Alonso pitted for a new front wing and rejoined the track in last place.
When the safety car came in at the end of lap three, Hamilton attempted to pass Massa for the lead, but he lost control of his Mercedes under braking allowing Bottas to reclaim second place. This wasn't in the script.
Max Verstappen then spun at high-speed, and ended up in the gravel. His race was over. By the end of lap four we had seen five retirements in the most dramatic start to a race this season.
Up front, Massa led from Bottas, but the Finn was visibly faster than his team-mate without finding a way through.
Bottas was told not to race Massa before Williams reversed their decision and allowed the two to battle for the race lead. On lap 12, the top four of Massa, Bottas, Hamilton and Rosberg were separated by just 1.8 seconds.
Seven laps later, Hamilton was the first of the leaders to pit for a fresh set of slicks, and it turned out to be an inspired decision.
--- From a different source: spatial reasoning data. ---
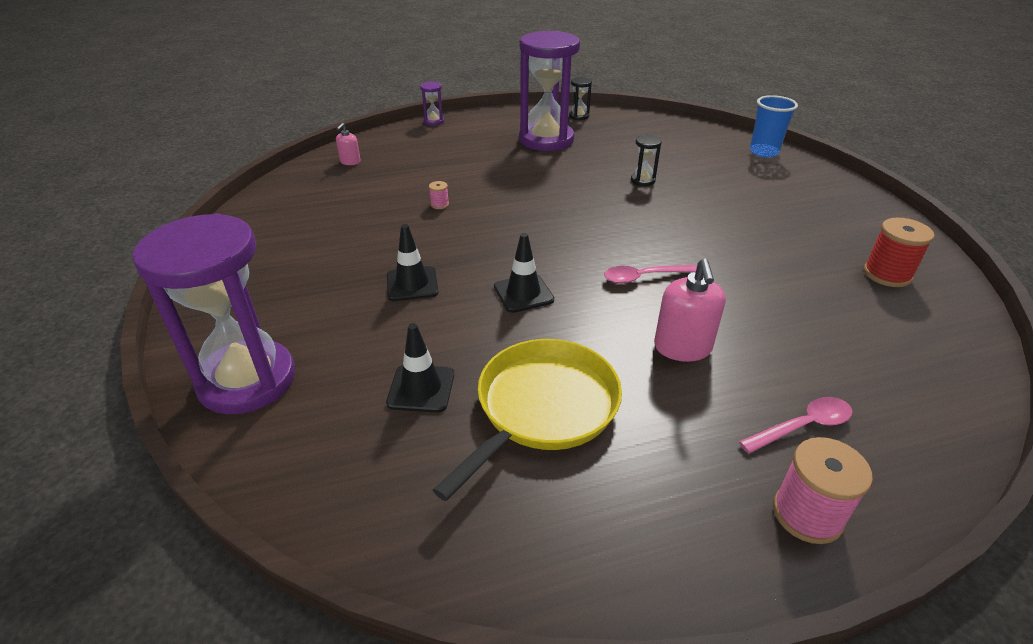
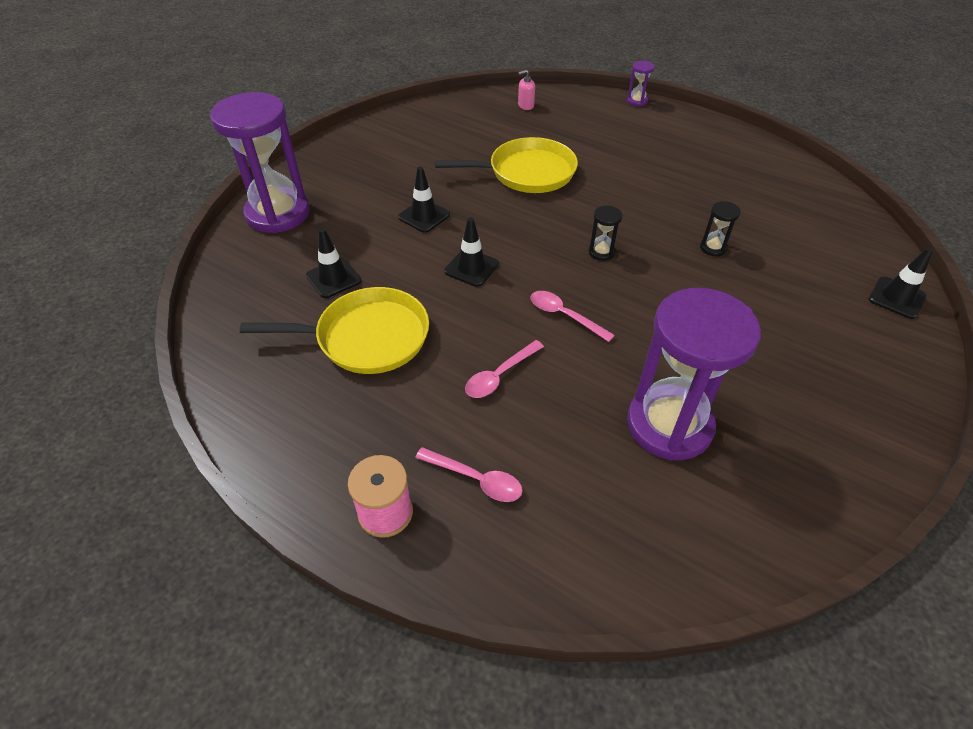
camera: 50 degrees right, 10 degrees up
(439, 205) = (527, 172): pink spool -> yellow pan
(546, 140) = (698, 165): purple hourglass -> purple hourglass (669, 425)
(579, 116) = (770, 159): black hourglass -> black hourglass (601, 252)
(682, 347) = (499, 376): pink soap dispenser -> pink spoon
(764, 152) = (896, 298): blue cup -> black traffic cone
(887, 274) = (770, 470): red spool -> none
The world champion was stationary for only 2.4secs.
Massa and Rosberg pitted a lap later, but while the Williams driver narrowly stayed ahead of the German, the pair emerged the best part of three seconds behind Hamilton.
Bottas stopped one lap later to allow Hamilton to take the lead of the race. In doing so Hamilton broke Sir Jackie Stewart's 45-year record of leading 17 consecutive grands prix. Bottas meanwhile, emerged ahead of Rosberg to leave the Mercedes driver in fourth.
By the end of lap 31, Hamilton's lead over Massa was up to five seconds as the threat of rain lingered in the Northamptonshire air. Five laps later the wet stuff arrived.
A light shower played havoc through Luffield and Woodcote, and Rosberg appeared to relish the conditions. On lap 39, he swooped past Bottas, and two laps later he overtook Massa to move up to second.
Within four laps he had taken seven seconds out of Hamilton's lead before Mercedes pulled Hamilton in for a change to intermediate tyres as a second, much heavier, rain shower hit.
It seemed like the wrong decision at first, but as the rain continued to fall, Rosberg was forced to pit, too. Hamilton resumed the lead with Rosberg exiting the pit-lane in second, nine seconds adrift of his team-mate.
Vettel, who pitted for intermediate tyres on the same lap as Hamilton, moved ahead of the Williams duo of Massa and Bottas, as the pair stopped at the same time, to claim the final step on the podium.
With Hamilton leading from Rosberg and Vettel in third, normal order was resumed, despite the inclement conditions.
Meanwhile, Fernando Alonso claimed his first points finish of the season as he ended the race in 10th. Only 12 drivers were classified.